Aufregung um EU-Kommissionsbesetzung

Christdemokraten wollen Andersgläubige psychiatrisieren

BERLIN. (hpd) Die Besetzung der EU-Kommission kommt nicht so voran, wie Jean-Claude Juncker sich das vorgestellt hat. Dafür mag es eine Reihe gewichtiger politischer Probleme geben. Was sich gestern aber abgespielt hat, ist an Absurdität nicht zu überbieten. Innerhalb der Fraktion der Europäischen Christdemokraten soll es zu Tumulten gekommen sein; der Chef der CDU/CSU-Gruppe im Europaparlament, Herbert Reul, stört sich an den religiösen Vorstellungen der von Juncker vorgeschlagenen Kommissionskandidatin Bulc.

Dabei hat Reul aus seinem christlichen Herzen keine Mördergrube gemacht: er würde diese Frau nicht eine Stunde allein in seinem Haus lassen, da man nicht wissen könne, was sie dort treibe. Reul schlug vor, Frau Bulc gegebenenfalls in die Psychiatrie einweisen zu lassen.

Da wird die Slowenin Violeta Bulc als “Schamanin” geoutet, verbreitet, sie habe mit der Esoterik-Szene zu tun. Veröffentlich wird, Frau Bulc habe im Internet etwas von “Strukturen” geäußert, die “eigene Leidenschaften” hätten, sie soll von einer “kosmischen Erfahrung”, die sie “tief innen in sich” verspüre, geschwärmt haben.
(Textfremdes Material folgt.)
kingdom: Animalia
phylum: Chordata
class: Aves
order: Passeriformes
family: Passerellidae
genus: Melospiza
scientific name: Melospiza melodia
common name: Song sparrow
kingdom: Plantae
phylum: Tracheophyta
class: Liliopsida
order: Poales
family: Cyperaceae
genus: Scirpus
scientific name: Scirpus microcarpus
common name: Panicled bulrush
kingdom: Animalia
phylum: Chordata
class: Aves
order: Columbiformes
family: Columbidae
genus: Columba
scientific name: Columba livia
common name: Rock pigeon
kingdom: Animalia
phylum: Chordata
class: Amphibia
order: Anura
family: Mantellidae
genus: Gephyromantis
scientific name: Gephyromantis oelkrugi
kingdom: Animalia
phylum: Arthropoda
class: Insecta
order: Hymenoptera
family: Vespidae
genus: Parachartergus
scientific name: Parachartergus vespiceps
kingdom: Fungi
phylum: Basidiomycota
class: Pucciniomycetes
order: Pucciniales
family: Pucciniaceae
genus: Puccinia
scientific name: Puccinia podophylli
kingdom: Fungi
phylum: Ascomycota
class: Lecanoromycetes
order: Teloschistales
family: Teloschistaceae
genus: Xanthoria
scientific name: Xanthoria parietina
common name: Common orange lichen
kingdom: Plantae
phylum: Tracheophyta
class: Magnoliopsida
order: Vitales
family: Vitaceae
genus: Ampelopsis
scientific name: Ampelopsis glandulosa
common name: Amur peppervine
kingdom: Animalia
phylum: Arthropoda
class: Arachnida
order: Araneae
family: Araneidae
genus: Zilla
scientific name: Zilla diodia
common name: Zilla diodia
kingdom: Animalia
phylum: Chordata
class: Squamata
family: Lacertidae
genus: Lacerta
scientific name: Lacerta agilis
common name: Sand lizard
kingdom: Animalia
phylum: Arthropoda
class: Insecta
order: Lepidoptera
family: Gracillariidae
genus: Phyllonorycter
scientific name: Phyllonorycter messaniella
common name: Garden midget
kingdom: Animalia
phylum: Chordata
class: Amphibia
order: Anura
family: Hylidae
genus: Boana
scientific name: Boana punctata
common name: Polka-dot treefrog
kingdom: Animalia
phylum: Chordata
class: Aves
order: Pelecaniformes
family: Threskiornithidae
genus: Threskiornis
Sie soll auch davon berichtet haben, dass sie über glühende Kohlen laufen könne. Nun wird letzteres seit Jahren von indischen Fakiren berichtet, die über entsprechende Meditationstechniken verfügen, so dass eine solche Fertigkeit nicht besonders aufregend ist. Für manch wackeren Christenmenschen dürfte eher schon die Tatsache verstörend sein, dass die Slowenin eine Ausbildung zur Schamanin absolviert hat.

Violeta Bulc 2014, Foto: © Tamino Petelinšek, wikimedia (CC-BY-SA 4.0)
Violeta Bulc 2014, Foto: © Tamino Petelinšek, wikimedia (CC-BY-SA 4.0)

Was immer Frau Bulc “glaubt”, es ist ihre Privatsache. Religions- und Weltanschauungsfreiheit ist Menschenrecht! Auch wenn das eine oder andere an den religiösen Auffassungen befremdlich sein mag.

Dass sich der “Glaube” der Kommissionskandidatin auf ihre Amtstätigkeit negativ auswirken könnte, hat niemand schlüssig dargelegt. Dass der “Glaube” von Frau Bulc gegen Menschenrechte verstößt, ebenso wenig. Da sollten sich die Christen lieber einmal einen Blick in den Spiegel gönnen.

Nein, die Christenmenschen werden nervös: ihr Einfluss geht in Europa deutlich zurück, und nicht nur Humanismus, sondern auch Schamanismus und Esoterik wird als Konkurrenz empfunden.

Auf die Idee, dass ein Glaube an einen dreieinigen Gott, an eine Auferstehung von den Toten, an geistwesenhafte Engel, an das Wirken Heiliger (auch noch aus dem “Jenseits” heraus), und dergleichen mehr, von Außenstehenden als skurril wahrgenommen werden könnte, scheint der Christdemokrat nicht zu kommen. Ebenso wenig auch die Idee, dass manches an den christlichen Lehren Außenstehende zu der Annahme veranlassen könnte, die Vertreter dieser Lehren seien reif für die Psychiatrie.

Christliche Überheblichkeit sehen wir hier wieder einmal in aller Deutlichkeit, beruhigend nur, dass solche christlichen Leute nicht über die Macht verfügen, Andersdenkende in die Psychiatrie einzuweisen. Früher, ja früher, da hatten wackere Christen bekanntlich noch ganz andere Möglichkeiten, mit Ungläubigen, Andersgläubigen, Ketzern, Spirituellen umzuspringen. Nur gut, dass diese Zeiten vorbei sind.